Southend U3A

Writing for Fun

June 2024

Tap, tap, tap - Lynn Gale

There it was again, tap, tap, tap against the skylight in my attic bedroom.

Trembling, I pulled my Save the Wildlife duvet up to my chin, eyes wide, staring towards the source of the sound.

Who was outside the window?

What would confront me if I opened the blind?

Could it be a banshee, her wild hair blowing in the night wind, wailing as her long fingernails drummed on the glass to get my attention so she could lament her complicated life?

Or was it a vampire? Brushing off damp earth from his black cape flapping against the window. If I dared to look, would red-staring eyes peer back at me, demanding an invitation to enter?

Maybe an angry fire-breathing Chimera, hoofs clip-clopping across the tiles as she swishes her tail in a temper, determined to find a way inside.

I lay frozen in fear, not daring to move. My heart beat rapidly, competing in a drum battle with the tapping above.

Stop being silly. It’s just my imagination.

Perhaps it's a bulbous-bodied tarantula, made enormous by a freak blast of radiation, scurrying across the window with its long hairy legs looking for a way in.

Now you are being ridiculous.

I wriggled further into my bed, eyes closed tightly against the terrors outside.

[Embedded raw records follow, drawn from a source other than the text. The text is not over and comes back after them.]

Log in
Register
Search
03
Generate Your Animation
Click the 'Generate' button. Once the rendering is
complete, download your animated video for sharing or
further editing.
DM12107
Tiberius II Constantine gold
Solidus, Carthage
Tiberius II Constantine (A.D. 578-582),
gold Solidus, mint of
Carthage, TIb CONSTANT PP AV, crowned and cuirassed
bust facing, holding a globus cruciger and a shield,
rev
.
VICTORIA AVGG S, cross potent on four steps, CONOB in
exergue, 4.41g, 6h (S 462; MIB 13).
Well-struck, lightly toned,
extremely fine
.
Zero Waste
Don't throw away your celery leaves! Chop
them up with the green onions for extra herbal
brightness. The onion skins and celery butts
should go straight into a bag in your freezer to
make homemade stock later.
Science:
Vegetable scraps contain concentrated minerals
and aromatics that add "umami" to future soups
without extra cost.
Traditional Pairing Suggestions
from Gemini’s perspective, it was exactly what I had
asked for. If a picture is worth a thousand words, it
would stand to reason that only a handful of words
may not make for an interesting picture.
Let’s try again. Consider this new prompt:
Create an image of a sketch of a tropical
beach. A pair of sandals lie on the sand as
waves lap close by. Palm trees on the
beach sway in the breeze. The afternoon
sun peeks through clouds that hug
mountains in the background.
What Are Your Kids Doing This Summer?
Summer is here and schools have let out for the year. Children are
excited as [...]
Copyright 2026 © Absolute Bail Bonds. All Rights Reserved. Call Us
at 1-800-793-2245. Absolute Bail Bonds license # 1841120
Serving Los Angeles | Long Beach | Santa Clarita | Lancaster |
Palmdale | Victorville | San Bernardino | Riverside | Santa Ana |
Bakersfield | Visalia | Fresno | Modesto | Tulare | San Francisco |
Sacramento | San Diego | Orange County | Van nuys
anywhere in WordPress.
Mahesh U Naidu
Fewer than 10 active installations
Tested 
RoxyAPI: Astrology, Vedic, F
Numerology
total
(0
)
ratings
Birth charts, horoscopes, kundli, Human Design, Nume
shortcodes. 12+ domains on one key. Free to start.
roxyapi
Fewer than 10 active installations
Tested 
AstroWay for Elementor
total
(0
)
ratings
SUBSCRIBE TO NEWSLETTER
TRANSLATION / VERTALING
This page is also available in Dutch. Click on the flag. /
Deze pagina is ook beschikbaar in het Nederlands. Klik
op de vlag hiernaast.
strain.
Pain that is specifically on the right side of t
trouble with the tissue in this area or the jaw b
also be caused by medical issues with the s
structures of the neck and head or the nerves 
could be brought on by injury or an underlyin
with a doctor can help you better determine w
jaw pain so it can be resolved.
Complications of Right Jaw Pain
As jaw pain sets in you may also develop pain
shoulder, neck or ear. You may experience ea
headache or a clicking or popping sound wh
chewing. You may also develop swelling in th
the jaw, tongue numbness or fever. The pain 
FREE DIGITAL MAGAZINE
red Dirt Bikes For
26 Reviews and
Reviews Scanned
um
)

It may be the Abominable Snowman. Driven from his Himalayan home by constant queues of tourists vying for selfies. Shimmying up the drainpipe to sit on a chimney pot and snack on dark red cherries, spitting out the stones across the roof.

A shuffling outside on the landing, I held my breath. Had something found its way into the house? Then, the door began to open slowly, inch by inch. I stared in terror as a brown furry foot appeared over the sill.

No, this is not happening.

Mum stepped into the room, those ridiculous yak-shaped novelty slippers on her feet, her nightly glass of water in hand.

‘Are you all right?’ she asked, ‘I thought I heard something.’

The tap-tapping began again.

‘If you turn your light off,’ she said, laughing at my discomfort. ‘That moth will fly away.’